Exercise brief =
Below, locate the line that contains "Customer Data Platform". Repeat exactly from that line to the line that contains "vert a 3DoF", inclusive, leaving out the pictures.

Material to process =
----------------

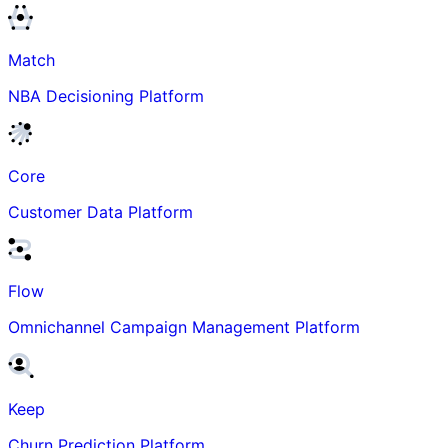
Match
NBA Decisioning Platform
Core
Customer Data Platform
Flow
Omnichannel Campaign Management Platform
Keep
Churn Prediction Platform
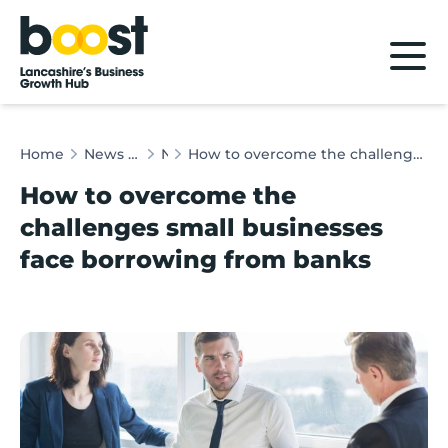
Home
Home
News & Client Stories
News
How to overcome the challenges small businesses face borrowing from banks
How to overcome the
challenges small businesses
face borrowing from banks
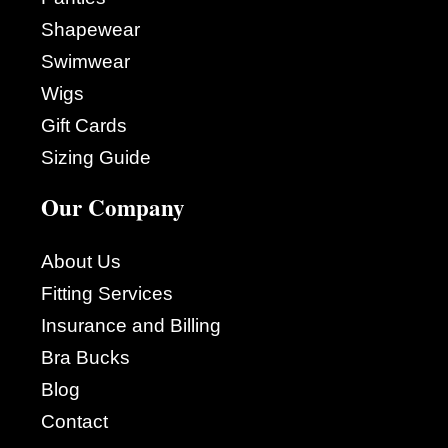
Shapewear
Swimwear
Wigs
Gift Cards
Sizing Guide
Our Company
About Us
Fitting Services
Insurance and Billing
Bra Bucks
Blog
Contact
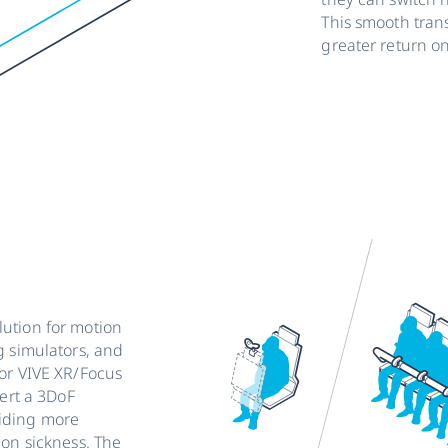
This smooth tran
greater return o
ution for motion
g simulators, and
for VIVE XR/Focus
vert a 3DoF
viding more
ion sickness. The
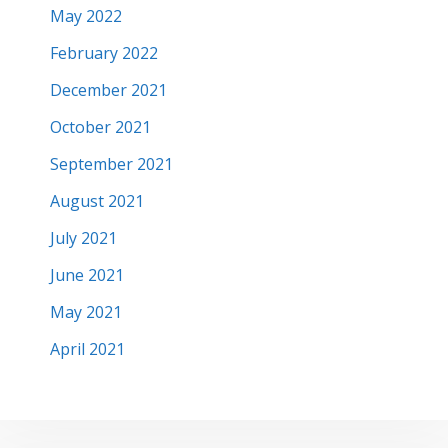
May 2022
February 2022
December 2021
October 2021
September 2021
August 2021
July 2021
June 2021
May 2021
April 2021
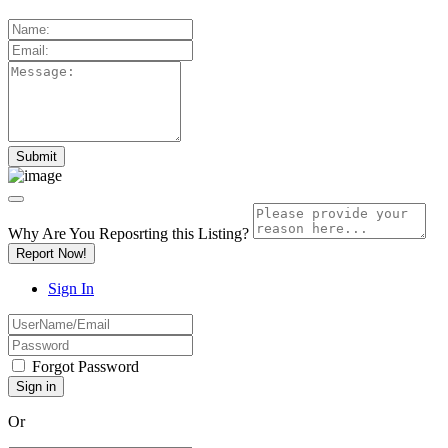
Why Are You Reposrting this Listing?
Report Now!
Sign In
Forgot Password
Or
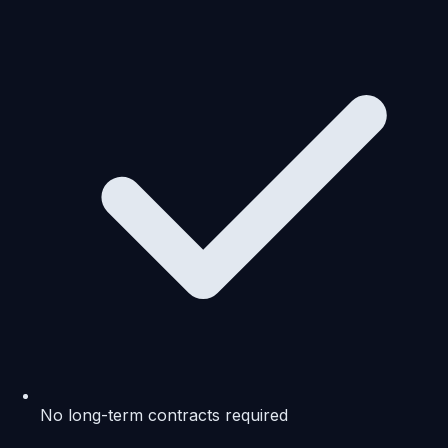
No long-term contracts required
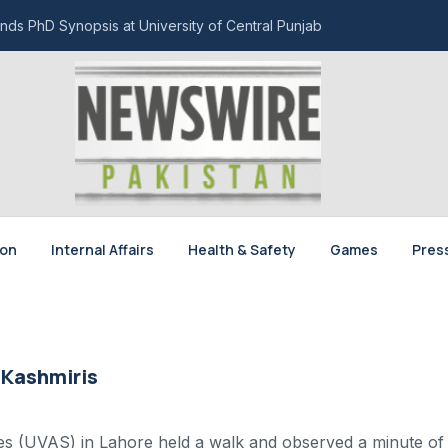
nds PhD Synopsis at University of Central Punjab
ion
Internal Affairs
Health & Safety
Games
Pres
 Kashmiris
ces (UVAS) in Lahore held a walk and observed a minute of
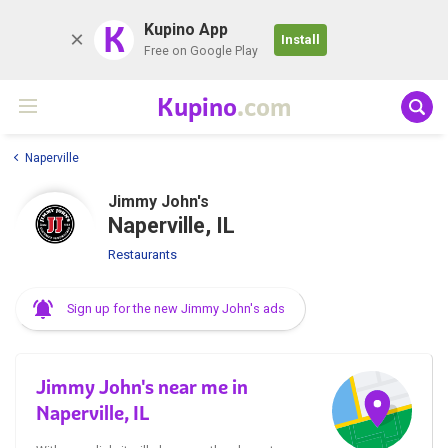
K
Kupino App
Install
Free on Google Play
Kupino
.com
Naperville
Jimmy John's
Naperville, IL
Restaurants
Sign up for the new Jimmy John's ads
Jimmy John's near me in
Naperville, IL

----------------

Answer for this exercise =
Customer Data Platform
Flow
Omnichannel Campaign Management Platform
Keep
Churn Prediction Platform
Home
Home
News & Client Stories
News
How to overcome the challenges small businesses face borrowing from banks
How to overcome the
challenges small businesses
face borrowing from banks
Shapewear
Swimwear
Wigs
Gift Cards
Sizing Guide
Our Company
About Us
Fitting Services
Insurance and Billing
Bra Bucks
Blog
Contact
This smooth tran
greater return o
ution for motion
g simulators, and
for VIVE XR/Focus
vert a 3DoF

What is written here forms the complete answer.